Outage affecting some customers in the US East
Incident Report for StarRez Cloud
Postmortem

US East Outage – 16th September 2023

Root Cause

At 07:24 UTC, a power disruption within our upstream vendors datacenter impacted underlying network and compute infrastructure which required manual intervention to mitigate. This impacted SQL database hosting for a subset of customers in this region.

Resolution

StarRez initiated DR as per standard process into our East US2 region with all customers impacted by the outage failed over and online 9hrs after the incident began.

Our upstream provider recovered all impacted services 14hrs later at 21:38 UTC

Once the vendor had brought all services back online within the region and StarRez was comfortable with stability, all databases were moved back into the US East region.

Additional Information

In follow-up to this incident, our upstream vendor has confirmed that an internal process and BIOS bug delayed and ultimately prevented recovery happening sooner. Fixes for both are being expedited with the aim of improving and minimizing the time to restore.

Posted Sep 27, 2023 - 00:04 UTC

Resolved
This incident has been resolved.

StarRez Engineers will be reviewing failback of customer databases over the coming days and will fail back when it is safe to do so.

A postmortem will be posted in due course once more information is known from our vendor.

Please reach out to the StarCare team if any further information is required.
Posted Sep 16, 2023 - 23:30 UTC
Monitoring
Our upstream vendor has confirmed again that the outage is still ongoing within this region.

All customers impacted by this event have now been failed over into the DR region and are back online.

We will now move into a monitoring state until the underlying outage has been closed out.

- Updates within the as warranted by change of events
Posted Sep 16, 2023 - 16:58 UTC
Update
The service wide outage is still ongoing within this region.

StarRez Engineers are actively in the process of executing our Disaster Recovery plan for all impacted customers.

Over 50% of impacted customers are now back online.

- Updates within the as warranted by change of events

Apologies for the inconvenience
StarRez
Posted Sep 16, 2023 - 15:58 UTC
Update
The service wide outage is still ongoing within this region.

StarRez Engineers are actively in the process of executing our Disaster Recovery plan for all impacted customers.

Customers are starting to come online as this process completes.

- Updates within the next hour or as warranted.

Apologies for the inconvenience
StarRez
Posted Sep 16, 2023 - 14:35 UTC
Identified
The issue has been identified to be a service wide outage in this region.

StarRez Engineers are actively in the process of initiating our Disaster Recovery plan for all impacted customers.

- Updates within the next hour or as warranted.

Apologies for the inconvenience
StarRez
Posted Sep 16, 2023 - 13:40 UTC
Update
StarRez engineers are still working on our upstream vendor to identify the source of the outage.

StarRez Engineers are actively in the process of initiating our Disaster Recovery plan for all impacted customers.

- Updates within the next hour or as warranted.

Apologies for the inconvenience
StarRez
Posted Sep 16, 2023 - 13:25 UTC
Update
StarRez engineers are still waiting on our upstream vendor to identify the source of the outage.

StarRez Engineers are also now in the process of initiating our Disaster Recovery plan for all impacted customers.

- Updates within the next hour or as warranted.

Apologies for the inconvenience
StarRez
Posted Sep 16, 2023 - 12:27 UTC
Update
StarRez engineers continue to work with our upstream vendor to identify the source of the outage.
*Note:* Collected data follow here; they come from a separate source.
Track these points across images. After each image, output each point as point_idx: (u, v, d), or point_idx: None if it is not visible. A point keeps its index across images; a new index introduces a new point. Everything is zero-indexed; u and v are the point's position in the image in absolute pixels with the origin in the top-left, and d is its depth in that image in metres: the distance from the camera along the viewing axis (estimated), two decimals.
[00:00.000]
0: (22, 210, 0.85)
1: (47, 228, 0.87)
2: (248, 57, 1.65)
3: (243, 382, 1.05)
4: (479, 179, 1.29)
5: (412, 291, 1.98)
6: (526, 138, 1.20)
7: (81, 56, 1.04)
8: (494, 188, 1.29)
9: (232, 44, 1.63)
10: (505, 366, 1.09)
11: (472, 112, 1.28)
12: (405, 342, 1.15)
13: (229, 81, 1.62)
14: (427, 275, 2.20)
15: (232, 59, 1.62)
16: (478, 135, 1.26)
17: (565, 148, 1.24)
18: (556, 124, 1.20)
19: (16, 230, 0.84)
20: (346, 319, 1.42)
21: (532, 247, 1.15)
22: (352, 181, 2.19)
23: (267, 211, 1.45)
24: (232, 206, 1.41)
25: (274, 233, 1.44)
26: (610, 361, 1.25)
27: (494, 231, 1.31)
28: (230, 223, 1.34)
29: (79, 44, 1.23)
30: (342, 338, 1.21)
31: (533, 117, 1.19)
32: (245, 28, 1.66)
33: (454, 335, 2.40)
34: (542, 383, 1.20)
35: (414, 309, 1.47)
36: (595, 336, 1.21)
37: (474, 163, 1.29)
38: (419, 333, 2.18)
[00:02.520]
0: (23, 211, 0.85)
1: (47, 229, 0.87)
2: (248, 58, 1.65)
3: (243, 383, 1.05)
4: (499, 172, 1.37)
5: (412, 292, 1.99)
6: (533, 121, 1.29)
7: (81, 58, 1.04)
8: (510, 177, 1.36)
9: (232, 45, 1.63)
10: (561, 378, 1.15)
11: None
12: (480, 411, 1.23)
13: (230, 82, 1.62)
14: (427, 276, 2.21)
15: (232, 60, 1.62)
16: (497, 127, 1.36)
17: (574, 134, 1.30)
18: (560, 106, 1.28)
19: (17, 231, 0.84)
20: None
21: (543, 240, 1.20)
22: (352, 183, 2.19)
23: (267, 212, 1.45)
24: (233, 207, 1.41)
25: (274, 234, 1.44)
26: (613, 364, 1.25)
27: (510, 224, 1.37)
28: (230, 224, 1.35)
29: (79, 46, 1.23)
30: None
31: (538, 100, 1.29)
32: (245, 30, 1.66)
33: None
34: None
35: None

Confirming only a subset of customers within this region are currently impacted.

- Updates within the next hour or as warranted.

Apologies for the inconvenience
StarRez
Posted Sep 16, 2023 - 11:42 UTC
Update
We are continuing to investigate the issue with our hosting provider where some customer databases in the US East region have gone offline.
Posted Sep 16, 2023 - 09:45 UTC
Investigating
We are currently investigating an issue with our hosting provider where some customer databases in the US East region have gone offline.
More details to follow...
Posted Sep 16, 2023 - 08:30 UTC
This incident affected: StarRez Regions (East US).